Ze pakte een armvol roddelbladen en besloot het te zien als huiswerk, de toekomstige beschrijvingen van haar leven.
30
‘Denk je dat het hiermee afgelopen zal zijn?’ vroeg Heather, starend uit het autoraam. Ze had vanaf het moment dat ze in de auto waren gestapt zachtjes zitten neuriën, steeds harder tot ze een hoog en hard geluid uitbracht tegen de tijd dat ze op de ringweg zaten. Het was Kay niet duidelijk of ze zich bewust was van wat ze deed.
‘Afgelopen?’
‘Zal het allemaal voorbij zijn als ik alles vertel?’
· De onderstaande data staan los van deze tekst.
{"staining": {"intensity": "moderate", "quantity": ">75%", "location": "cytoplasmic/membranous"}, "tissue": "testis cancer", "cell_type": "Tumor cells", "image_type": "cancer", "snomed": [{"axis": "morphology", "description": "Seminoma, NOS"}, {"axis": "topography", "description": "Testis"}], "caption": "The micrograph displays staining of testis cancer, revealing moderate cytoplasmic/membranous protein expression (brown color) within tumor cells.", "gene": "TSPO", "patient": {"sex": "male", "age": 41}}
Kay deed niet vaak luchtig, zelfs niet over de kleinste dingen, maar de zwaarmoedigheid van deze vraag leek haar veelbetekenend. Zal het voorbij zijn? Gloria had niet de moeite genomen om die informatie te geven toen ze tegen twaalven opbelde en Kay vroeg – of opdroeg, eigenlijk, want ze gaf opdrachten alsof Kay voor haar werkte, alsof zíj degene was die alle gunsten verleend had en Kay degene die háár het nodige verschuldigd was – om te zorgen dat Heather om vier uur op het hoofdkantoor van openbare veiligheid zou zijn. En nu waren ze aan de late kant omdat Heather niet had geweten wat ze aan moest trekken. Ze was net zo prikkelbaar geweest als Grace wanneer ze zich aankleedde voor school, nergens tevreden over. Uiteindelijk nam ze genoegen met een vaal blauw knoopjesshirt en een tweedrokje, wat ondanks alles eigenlijk wel werkte met haar lompe zwarte schoenen, het enige uit haar oude garderobe wat ze nog aan wilde trekken. Kay vond al het gedoe nogal grappig, omdat Heather bepaald niet de indruk had gewekt dat ze zich druk maakte over haar uiterlijk. Zonde eigenlijk, want ze was een prachtige vrouw, gezegend met de eigenschappen die je alleen van de natuur kon krijgen: hoge jukbeenderen, het soort gestel dat nooit uitdijde naarmate je ouder werd, een goede huid.